Como es viernes y laborable, Sanxenxo amaneció tranquilo, y a las 11.00 apenas había gente en la playa de Silgar, el principal arenal urbano. Ya entonces se apostaban ante las vallas que cercaban el acceso al interior del edificio del Náutico un centenar de personas, más los propios socios y trabajadores del club, que esperaban apoyados en las barandillas de los pisos superiores. Abajo, el pueblo, al sol atlántico. Por ejemplo, Fernando Gordillo y señora, jubilados, vecinos de Aranjuez, en su primera visita a la costa pontevedresa. “Es algo que nunca has visto en directo y te llama la atención”, razonaba él. De los delitos económicos y la figura jurídica de la prescripción, Fernando entendía que no le correspondía opinar, aunque “si lo ha hecho, que lo pague”. Pero hoy le resultaba natural querer ver al real visitante. “Y el día que se muera, pues igual”, añadía.
A su lado esperaba María Esperanza, alias ‘Chona’, vecina de temporada, gallega, que pasa en Sanxenxo siete meses al año y confiaba en que el rey disfrutase hoy de “un día felicísimo”. Un poco más apartados, sobre el dique del puerto, observaba la escena en altura otra hilera de ciudadanos.
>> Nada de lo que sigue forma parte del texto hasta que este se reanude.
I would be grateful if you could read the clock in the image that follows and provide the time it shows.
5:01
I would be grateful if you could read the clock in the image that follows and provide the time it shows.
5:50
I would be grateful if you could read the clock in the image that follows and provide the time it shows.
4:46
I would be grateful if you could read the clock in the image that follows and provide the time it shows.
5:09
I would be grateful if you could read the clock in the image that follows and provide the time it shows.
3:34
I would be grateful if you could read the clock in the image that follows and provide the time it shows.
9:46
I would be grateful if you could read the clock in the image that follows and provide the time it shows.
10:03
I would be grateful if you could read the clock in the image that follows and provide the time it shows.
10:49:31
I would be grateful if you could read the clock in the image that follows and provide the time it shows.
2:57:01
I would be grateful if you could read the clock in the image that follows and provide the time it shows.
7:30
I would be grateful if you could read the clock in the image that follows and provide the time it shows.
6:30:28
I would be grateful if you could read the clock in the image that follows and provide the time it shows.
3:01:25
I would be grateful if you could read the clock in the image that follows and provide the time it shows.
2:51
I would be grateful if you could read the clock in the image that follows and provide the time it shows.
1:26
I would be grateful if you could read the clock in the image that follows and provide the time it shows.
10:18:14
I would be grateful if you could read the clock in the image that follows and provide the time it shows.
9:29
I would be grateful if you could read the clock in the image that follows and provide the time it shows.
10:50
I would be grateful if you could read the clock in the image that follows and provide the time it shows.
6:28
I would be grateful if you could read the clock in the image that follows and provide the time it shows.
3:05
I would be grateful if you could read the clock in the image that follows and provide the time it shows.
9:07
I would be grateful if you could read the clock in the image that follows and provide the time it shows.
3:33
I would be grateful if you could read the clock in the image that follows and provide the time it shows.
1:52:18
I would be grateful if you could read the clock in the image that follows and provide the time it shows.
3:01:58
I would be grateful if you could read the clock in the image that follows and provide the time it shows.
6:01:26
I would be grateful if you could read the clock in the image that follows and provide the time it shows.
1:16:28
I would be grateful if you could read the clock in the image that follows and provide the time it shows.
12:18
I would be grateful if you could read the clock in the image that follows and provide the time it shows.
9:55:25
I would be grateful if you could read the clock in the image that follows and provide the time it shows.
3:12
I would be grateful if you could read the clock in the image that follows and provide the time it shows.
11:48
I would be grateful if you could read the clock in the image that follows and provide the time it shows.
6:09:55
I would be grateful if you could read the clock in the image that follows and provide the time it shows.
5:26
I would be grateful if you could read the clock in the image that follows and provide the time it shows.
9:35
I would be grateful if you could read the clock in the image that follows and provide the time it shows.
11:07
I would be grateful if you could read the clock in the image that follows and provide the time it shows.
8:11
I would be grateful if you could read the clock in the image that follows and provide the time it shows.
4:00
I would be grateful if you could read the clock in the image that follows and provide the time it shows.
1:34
Entre ellos, una pareja de jubilados locales, Gilberto Barbeito y Luis Rey, que charlaban de sus asuntos animadamente. “No vinimos por ninguna cosa en especial; por dar una vuelta”, contaba el primero, veterano de la construcción, 40 años en Zúrich. Luis, ex marino mercante, reconocía que lo de ocultar el patrimonio real “no estuvo bien”, pero que “fue mucho más lo que aportó” el rey. “En aquello del Congreso se portó de maravilla; es que, si no, volvíamos ‘a lo mismo”, recordaba, en referencia al 23-F, cuando un grupo de guardia civiles al mando del teniente coronel Antonio Tejero intento un fallido golpe de estado el 23 de febrero de 1981.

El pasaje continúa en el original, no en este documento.